Brisbane, Melbourne, Perth & Sydney
Sydney, New South Wales, established in 1788, is not Australia's capital, yet in many ways it feels like it. The city has a definite flavor of history, with sandstone cliffs, rocks and caves still containing Aboriginal rock carvings, reminders of a more ancient past but made more significant in the present-tense as Sydney has the highest Aboriginal population of any Australian city.
Brisbane, the largest city in Queensland, claims almost 1.5 million residents, yet the city moves at a slower pace then one might expect. The site of a prison colony established in 1824, the city contains a historic precinct, museums and botanic gardens. Brisbane's Aboriginal past can found at the Nudgee Bora Ring and several Aboriginal walking trails at Mount Coot-tha. The city's transportation includes buses, the electric Citytrain network and a useful ferry system for easy crossing of the Brisbane river.

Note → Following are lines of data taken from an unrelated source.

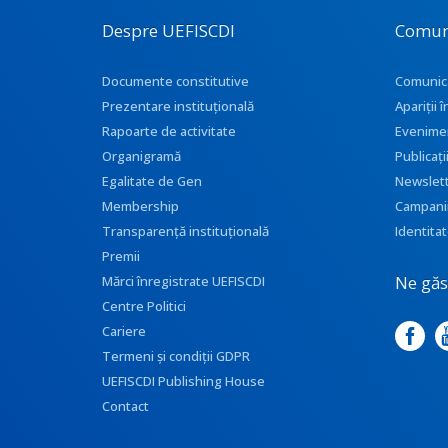
Despre UEFISCDI
Comun
Documente constitutive
Comunic
Prezentare instituţională
Apariţii
Rapoarte de activitate
Evenime
Organigramă
Publicați
Egalitate de Gen
Newslet
Membership
Campani
Transparenţă instituţională
Identitat
Premii
Ne găse
Mărci înregistrate UEFISCDI
Centre Politici
Cariere
Termeni și condiții GDPR
UEFISCDI Publishing House
Contact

Melbourne, Victoria, is Australia's second-largest city and is inhabited by about 3 million people, everyone of which will tell you that their city is one of the world's most livable cities. Beautiful and lavish landscaped gardens and parks in the English style provide green spaces near the city centre, while Victorian-era building facades extended along tree-lined boulevards creates a metropolis that lives up to it's boasting. Some of the country's best cafés, pubs and speciality shops can be found here, as well as the century-old Queen Victoria Market for the serious shopper.
Perth, Western Australia's capital of 1.3 million people, has a youthful and easy-going reputation. Sailing or swimming are a common after-work activities, and windsurfers, sailors and jet-skiers are everywhere.